Multiplexed immunohistochemistry using the PhenoCycler Fusion
TMA FFPE blocks were sectioned at 5 µm onto SuperFrost plus slides. Sections were stained as described previously37 by Akoya Biosciences’ (USA) STEP program on the Phenocycler platform (Akoya Biosciences, USA). Target proteins, conjugated barcodes and attached fluorophores are listed in Supplementary Data 3. Briefly, sections were baked at 60 °C for 1 h to optimize tissue adherence, followed by deparaffinization in Histochoice Clearing Agent (VWR, H2779). Sections were hydrated in decreasing concentrations of ethanol and subjected to antigen retrieval buffer AR9 under pressure for 20 min (Akoya, AR900). Final images were obtained as qptiff files and pre-processed using QuPath for manual TMA dearraying. Dearrayed cores were exported in the ome.tif format and quality control (QC) was performed to remove defects (out of focus areas, large staining artefacts, and folded tissue). WSI areas that passed QC were then analyzed downstream and phenotyped by Nucleai’s deep-learning cell classification algorithms (Tel Aviv, Israel)38.
Cell segmentation
Multi-instance cell segmentation was performed using a deep learning model39. Nuclear segmentation was based on the DAPI channel and whole cell segmentation was based on the sum of all available membrane and cytoplasmic channels. Further post-processing was performed to match nuclear and whole cell masks, allowing the removal of segmented cells that did not contain nuclei, with nuclear merging of multinucleated cells, or the splitting of any nuclei assigned to multiple cells. In addition, a membrane segmentation mask was extracted by subtracting each nuclear mask from its matched whole cell mask, then regularizing it by a ring around the nucleus. Cell segmentation provided cell centroids for downstream deep learning tile classification, however, was not used in cell classification. Subsequent spatial calculations were performed on cell centroids.

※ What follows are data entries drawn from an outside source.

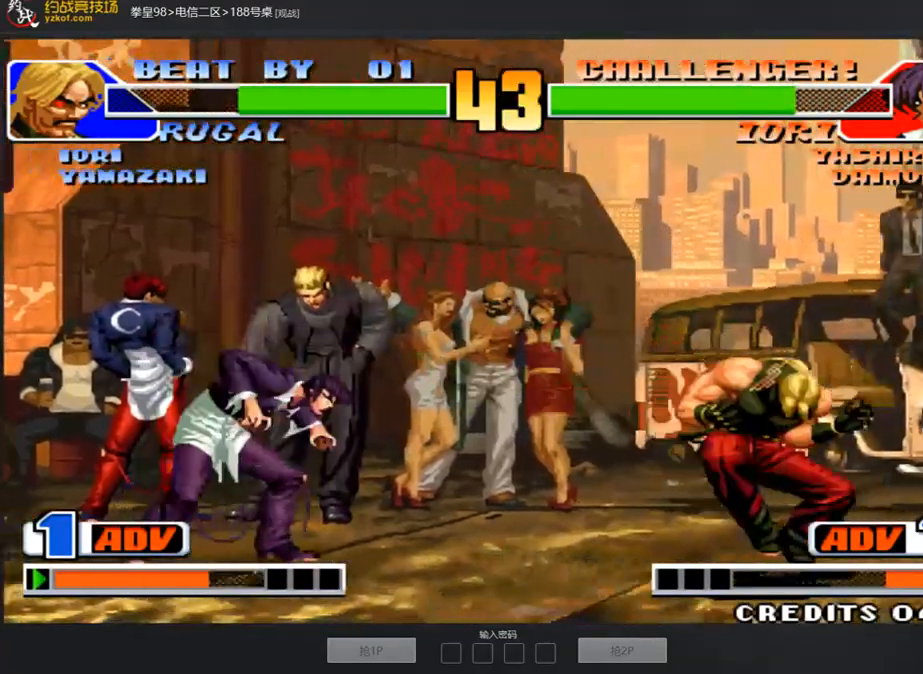
{"buttons": [], "left_stick": "down-right", "events": [[34, "A", "up"], [34, "B", "up"], [184, "left_stick", "down-right"]]}
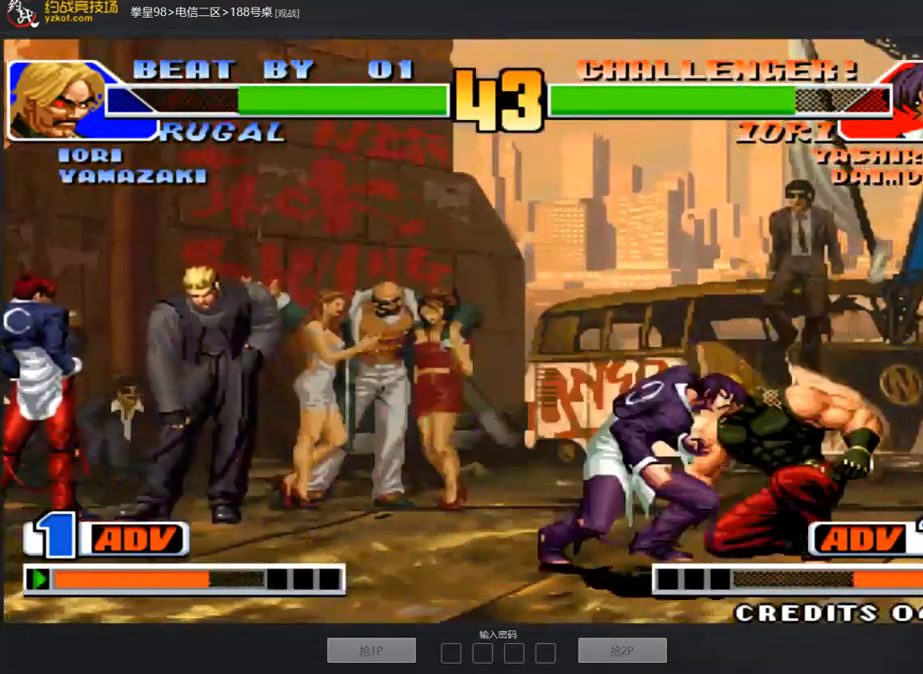
{"buttons": [], "left_stick": "right", "events": [[453, "left_stick", "right"]]}
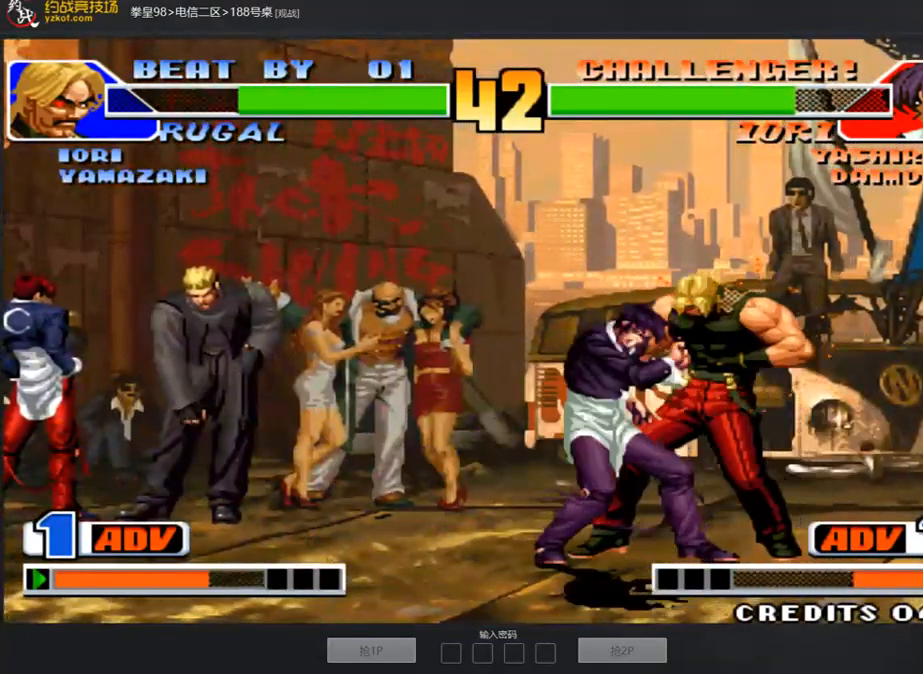
{"buttons": [], "left_stick": "down-left", "events": [[100, "left_stick", "center"], [234, "left_stick", "down-left"]]}
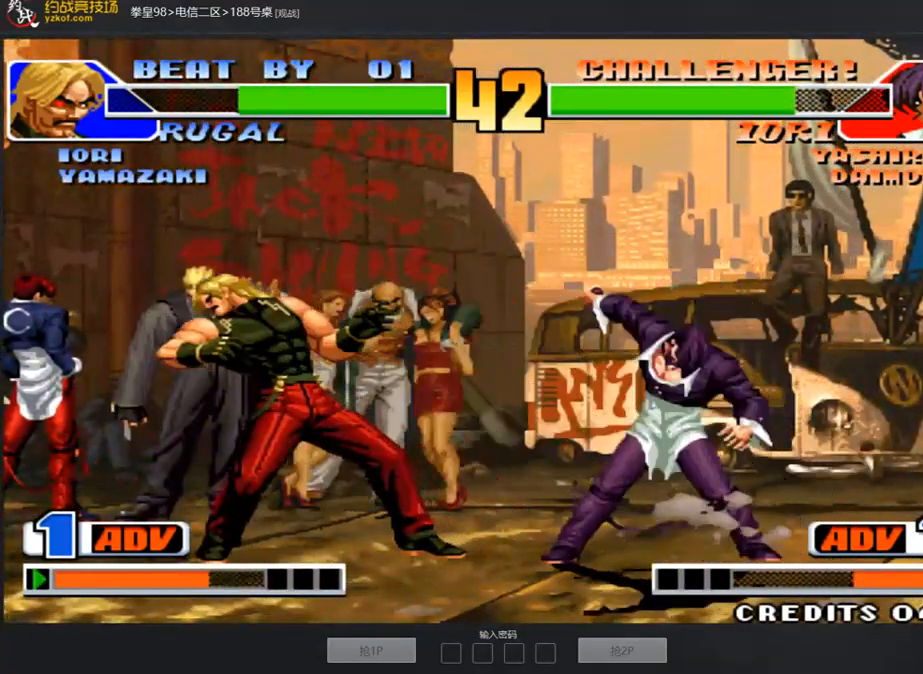
{"buttons": [], "left_stick": "down-left", "events": []}
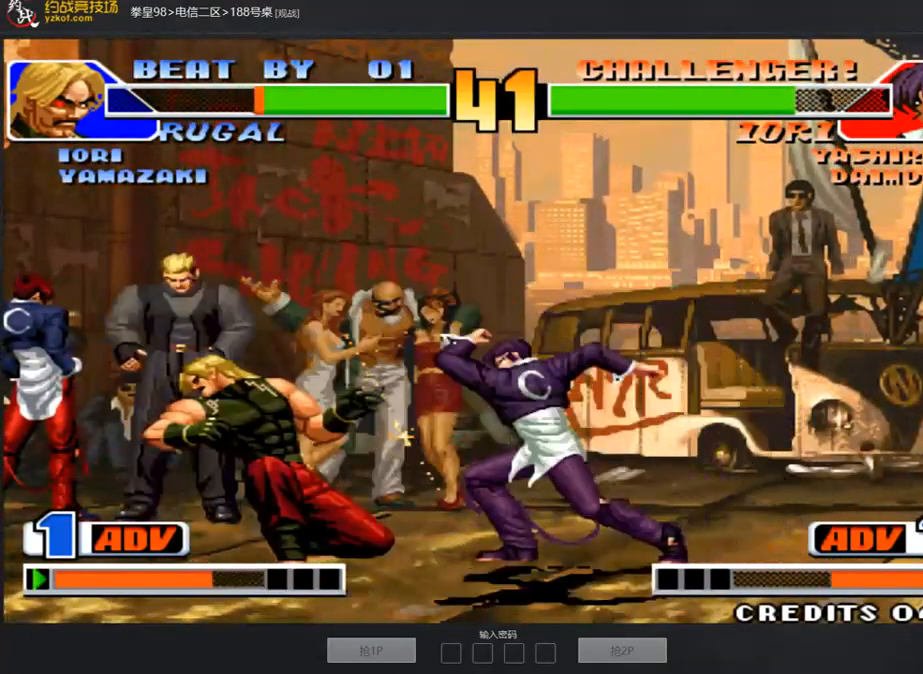
{"buttons": [], "left_stick": "down-left", "events": []}
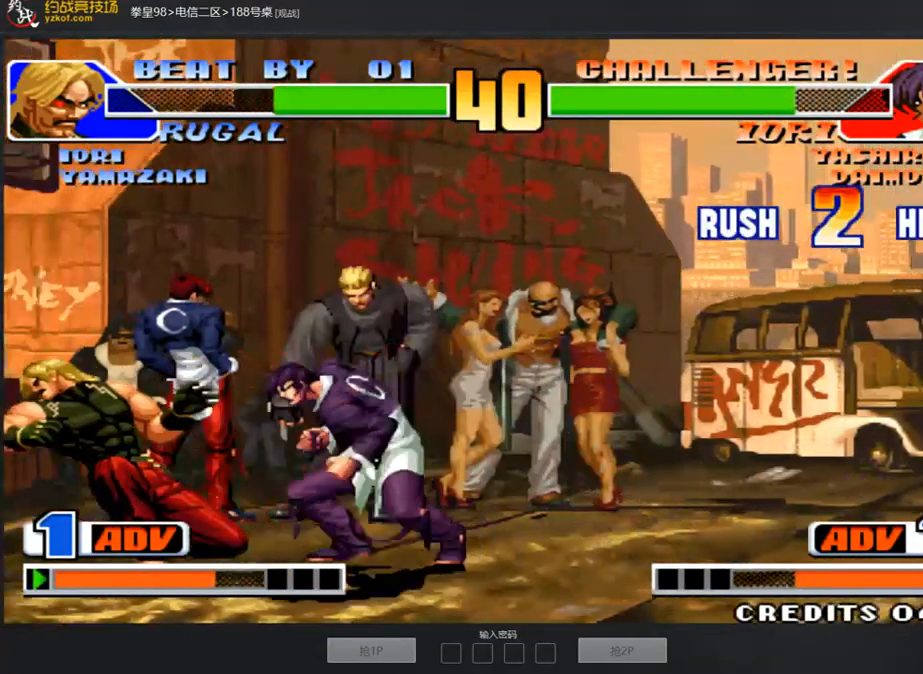
{"buttons": [], "left_stick": "down-left", "events": []}
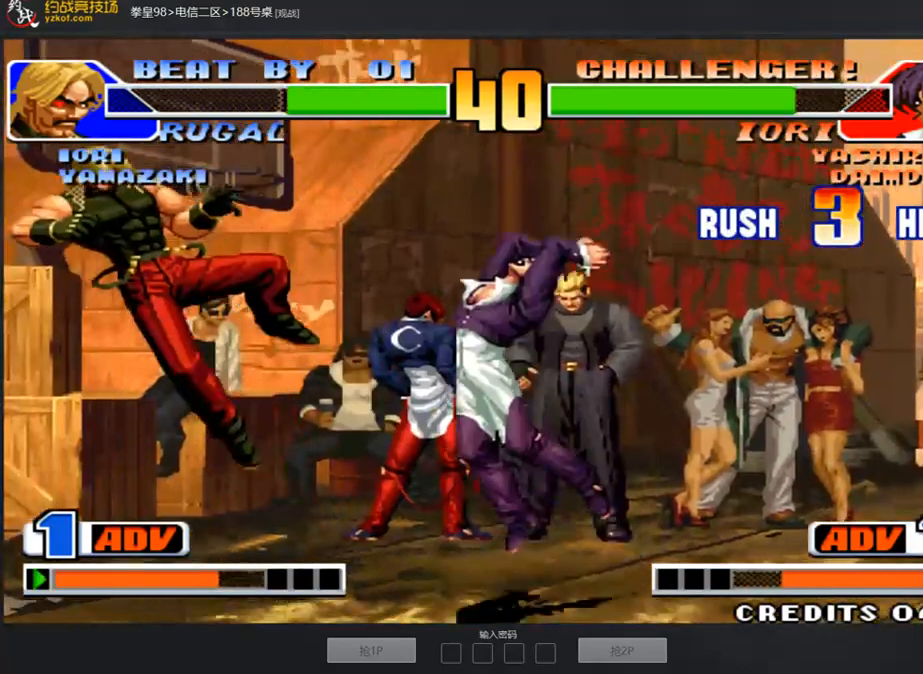
{"buttons": [], "left_stick": "down-left", "events": []}
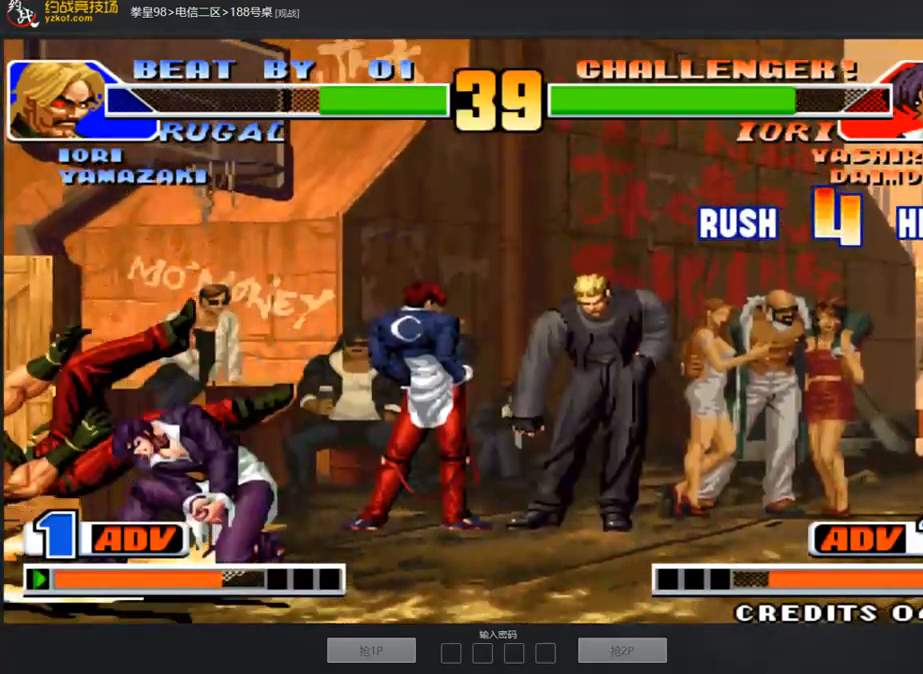
{"buttons": [], "left_stick": "center", "events": [[151, "left_stick", "center"], [385, "A", "down"], [469, "A", "up"]]}
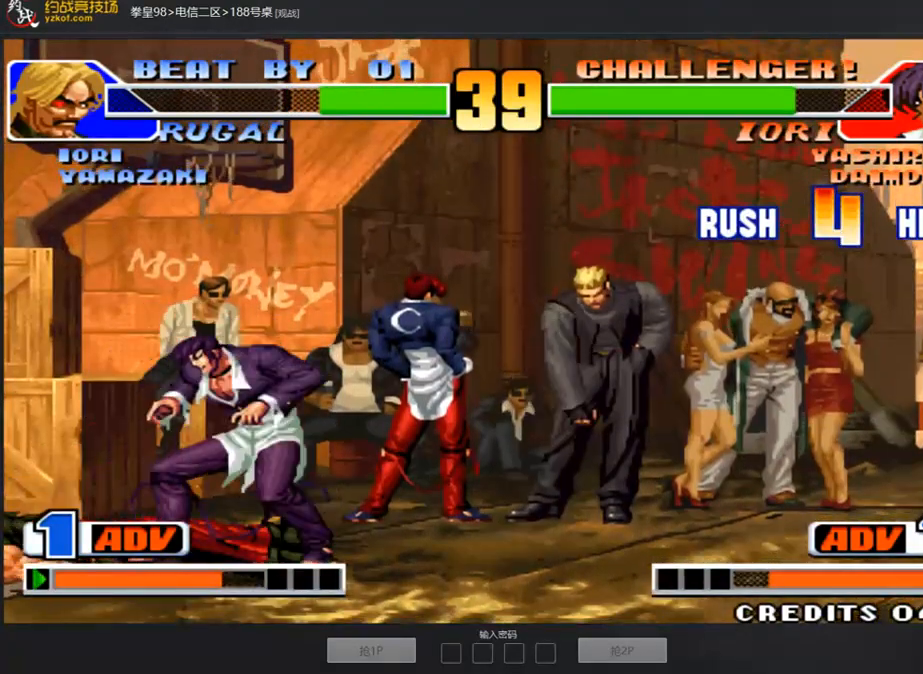
{"buttons": [], "left_stick": "left", "events": [[84, "left_stick", "left"]]}
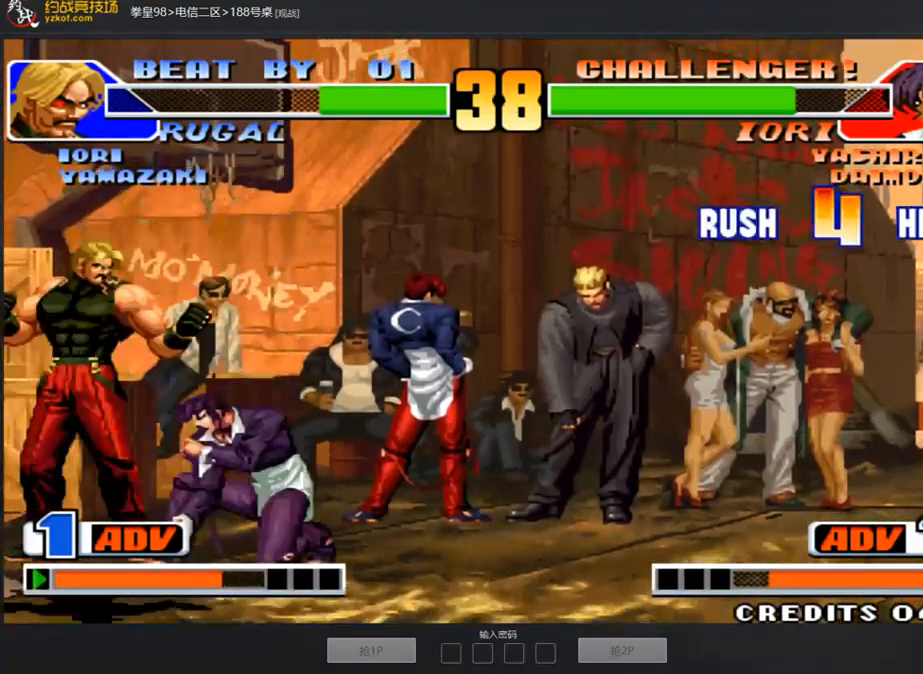
{"buttons": [], "left_stick": "down-left", "events": [[34, "left_stick", "down-left"]]}
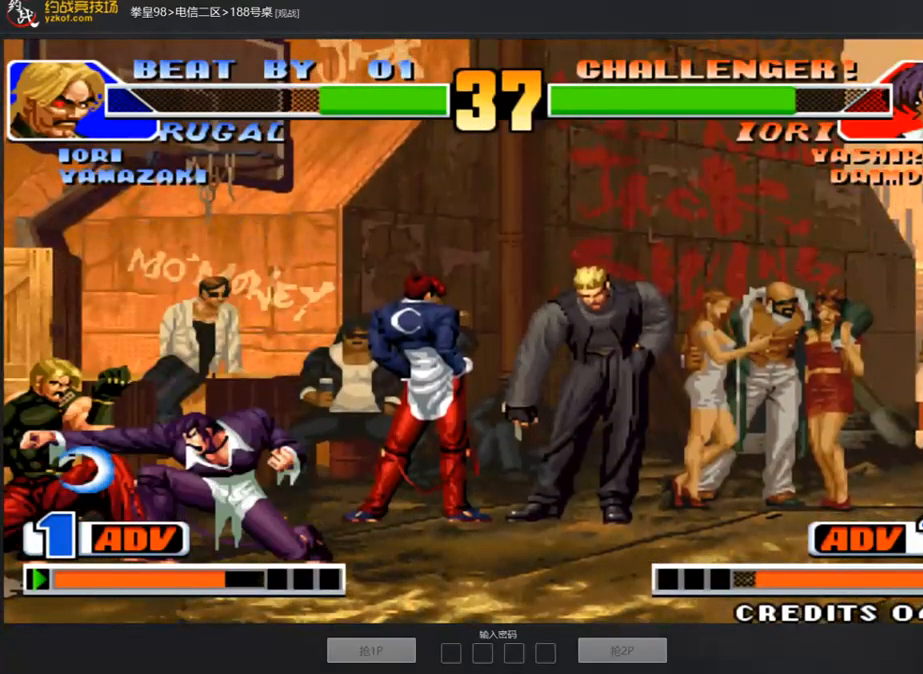
{"buttons": [], "left_stick": "down-left", "events": []}
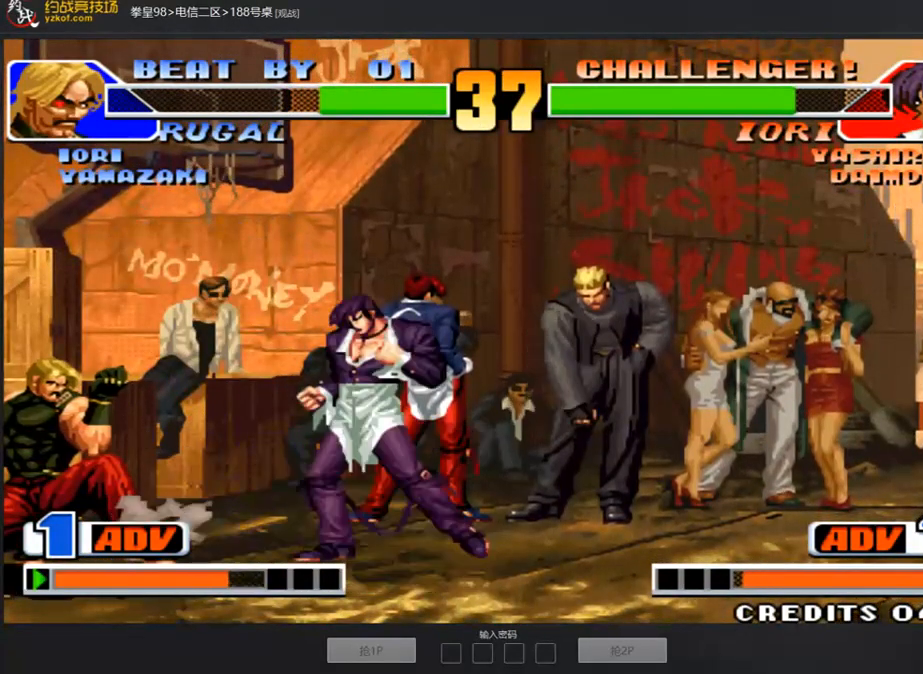
{"buttons": [], "left_stick": "down-left", "events": [[201, "left_stick", "up-right"], [301, "left_stick", "center"], [469, "left_stick", "down-left"]]}
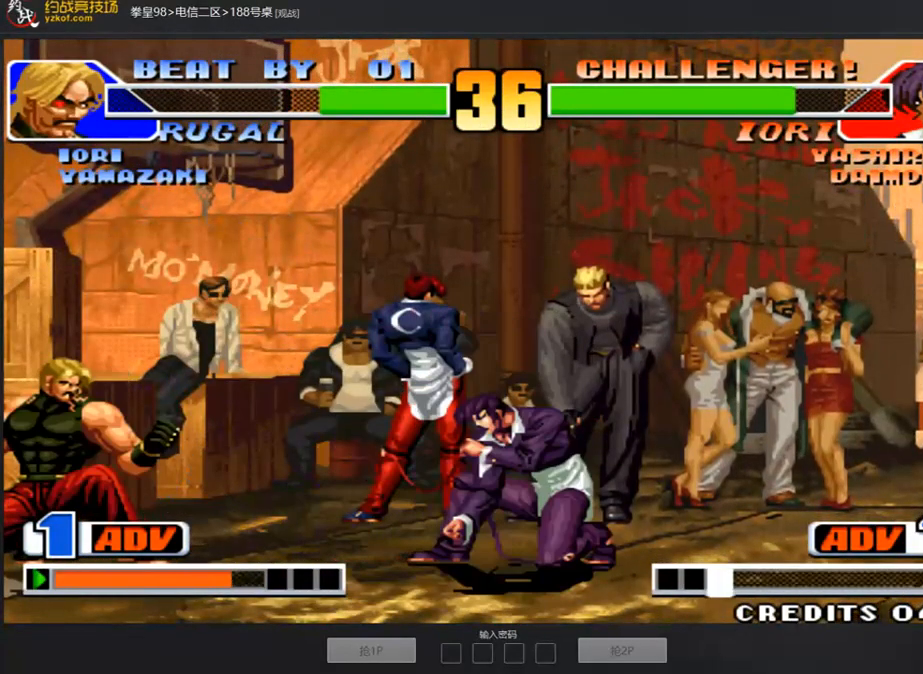
{"buttons": [], "left_stick": "down-left", "events": [[235, "left_stick", "left"], [335, "left_stick", "down-left"]]}
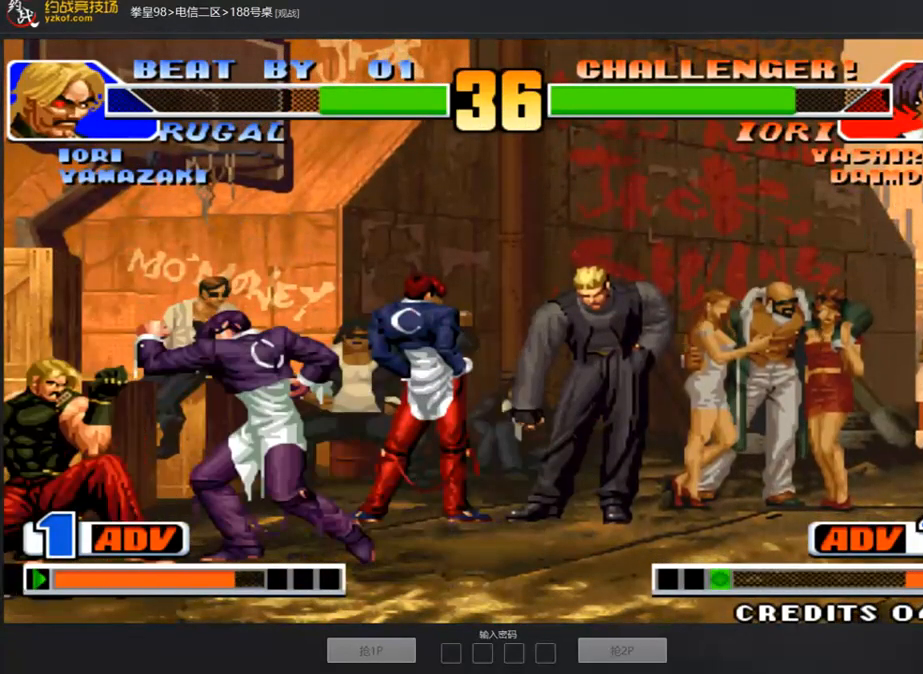
{"buttons": [], "left_stick": "down-left", "events": []}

Deep learning cell typing and cell state phenotyping
Multi-channel 54 × 54-pixel tiles were cropped around the center point of all annotated cell segmentation instances, were decomposed to single channel tiles, and were normalized using per-channel per-slide normalization as previously detailed38, to optimize the dynamic ranges for each channel on each slide, amplifying signal, reducing noise, and standardizing images across the cohort.
To infer marker positivity for each cell-marker combination, the normalized single channel tiles were fed to Nucleai’s single-channel classifier (DL binary classifier), which outputs the probability of marker positivity for each marker in every cell. Cohort-level single channel thresholds for binary classification were calculated by identifying the minima of the density plot of the positive prediction probabilities distribution (between 0.02 and 0.75 probabilities). Thresholds larger than 0.5 were reassigned as 0.5.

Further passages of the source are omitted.